Information provided:

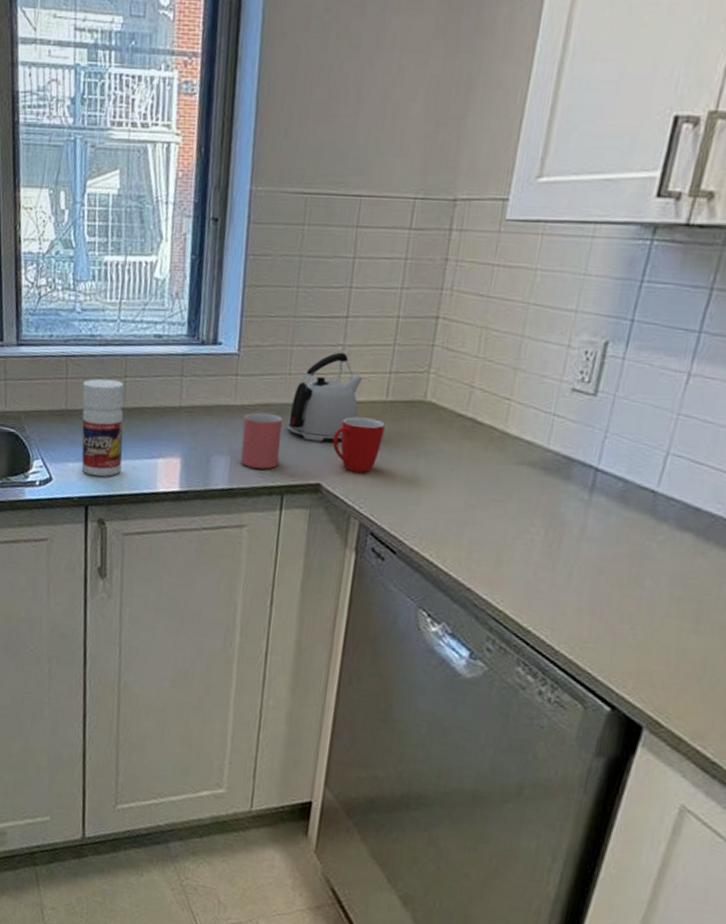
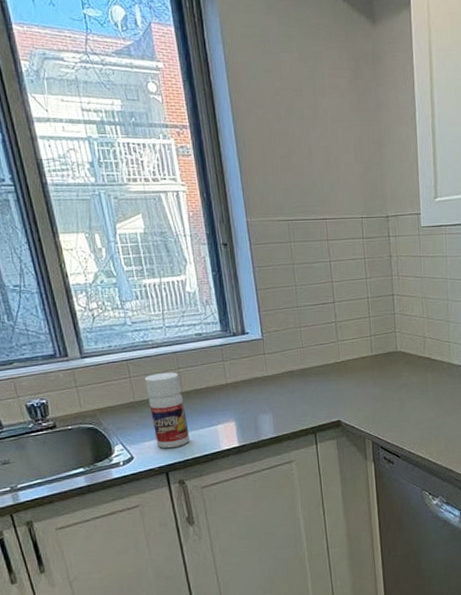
mug: present [240,412,283,469] -> none [276,377,308,419]
kettle: present [286,352,363,442] -> none [308,327,356,392]
mug: present [332,416,385,473] -> none [342,369,376,407]

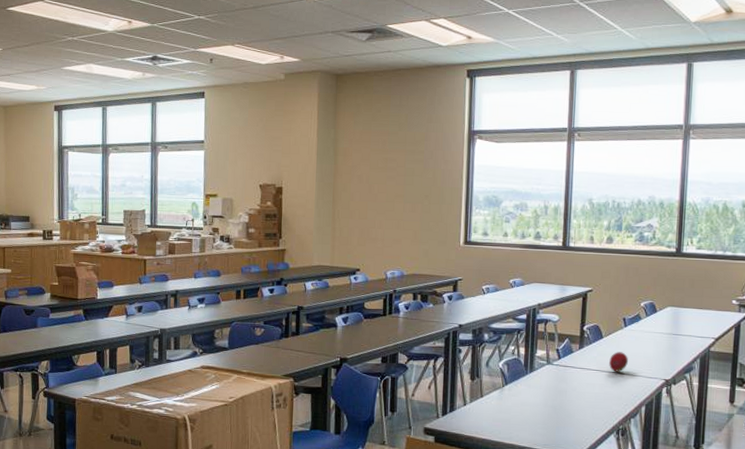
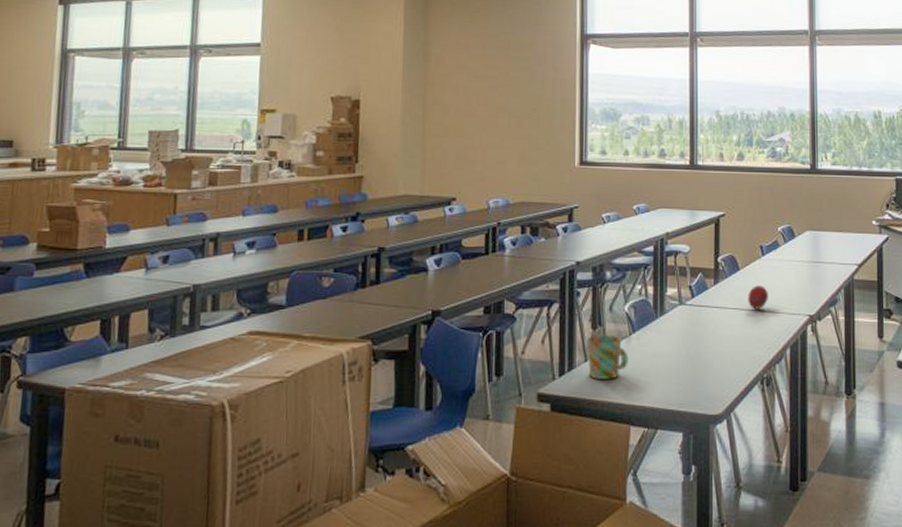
mug: none [465,384,501,421] -> present [586,334,629,379]

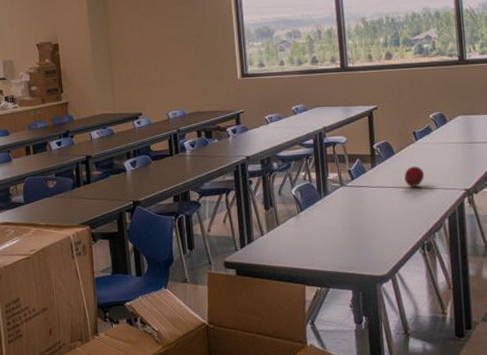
mug: present [586,334,629,379] -> none [261,213,299,250]

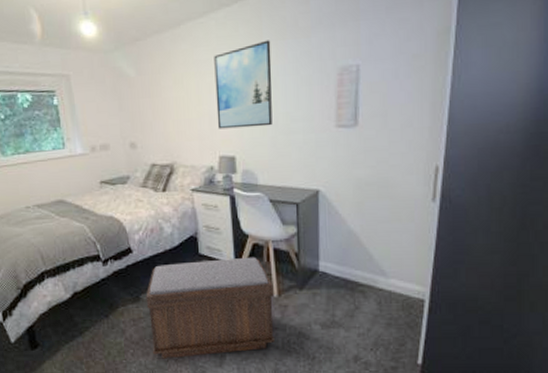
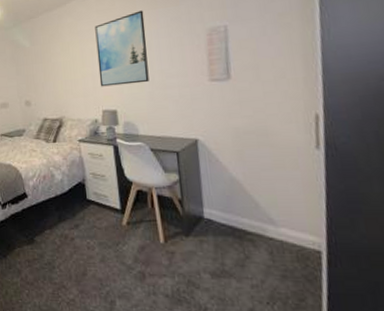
bench: present [146,256,274,359] -> none [39,203,164,301]

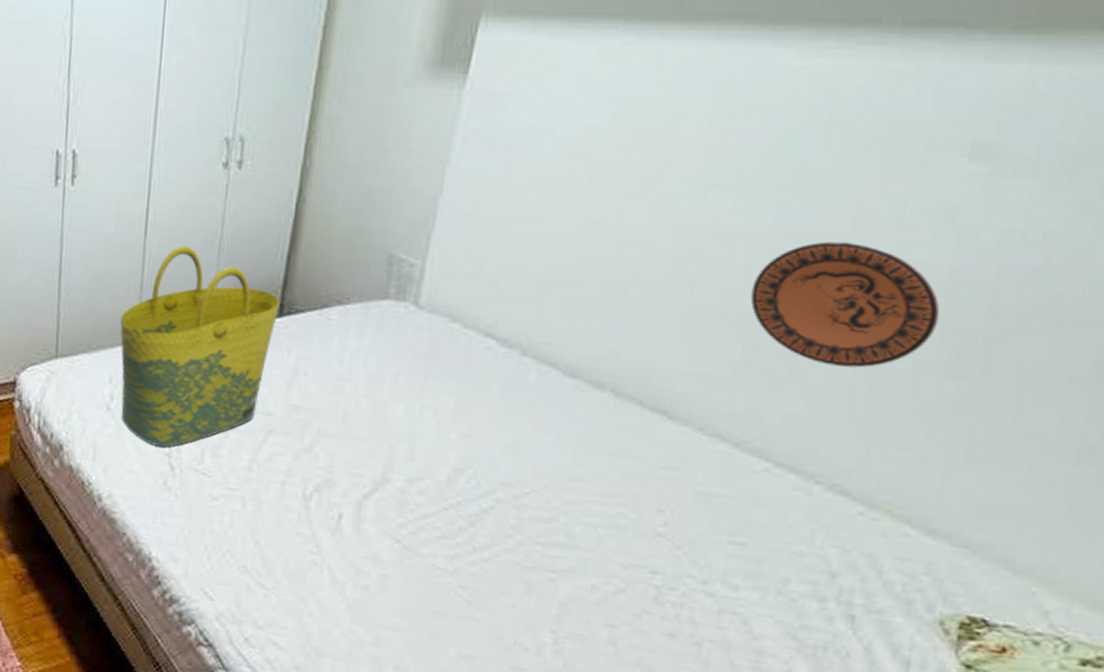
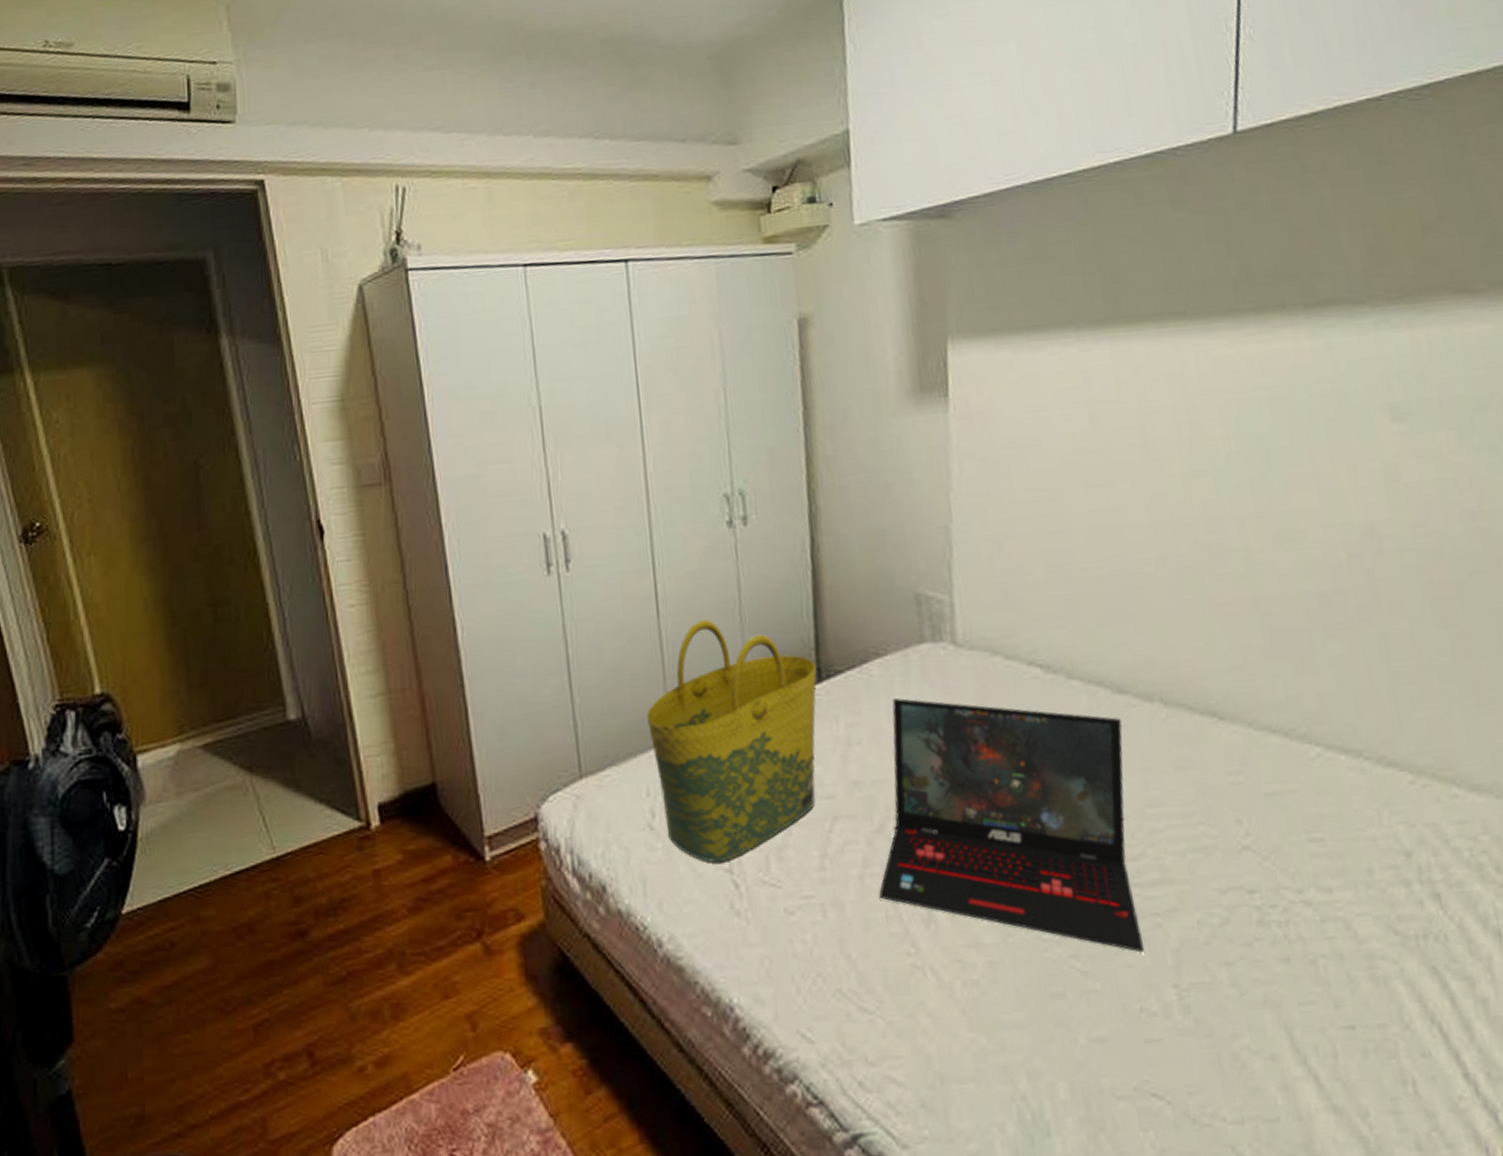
laptop: none [295,342,567,599] -> present [879,697,1145,953]
decorative plate: present [750,241,940,368] -> none [1253,512,1416,636]

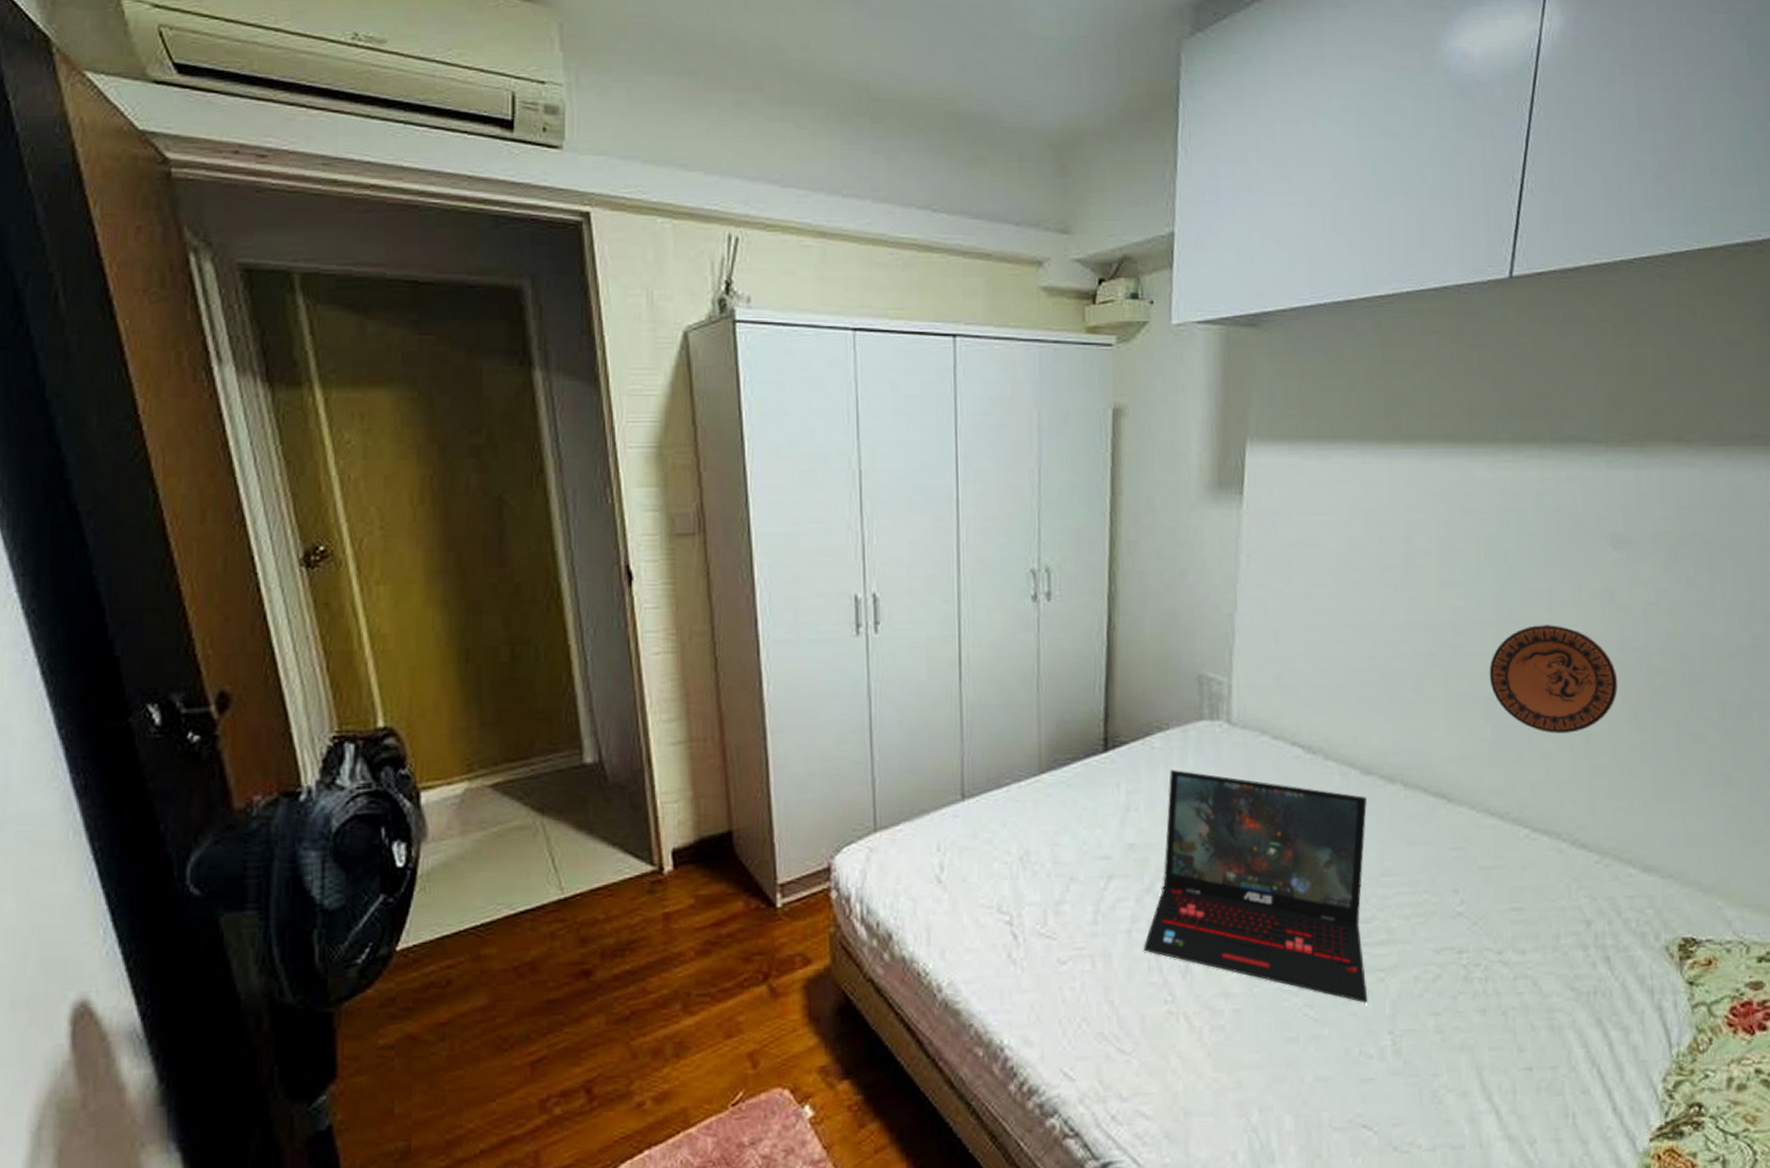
tote bag: present [647,620,817,863] -> none [943,688,1104,915]
decorative plate: none [1253,512,1416,636] -> present [1489,625,1618,734]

Task requirements:
Only the lines from the one containing "bench: present [146,256,274,359]" through the end of the listing above should be reproduced, exactly as they stand. Leave the pictures out.

Solved exercise:
bench: present [146,256,274,359] -> none [39,203,164,301]

laptop: none [295,342,567,599] -> present [879,697,1145,953]
decorative plate: present [750,241,940,368] -> none [1253,512,1416,636]

tote bag: present [647,620,817,863] -> none [943,688,1104,915]
decorative plate: none [1253,512,1416,636] -> present [1489,625,1618,734]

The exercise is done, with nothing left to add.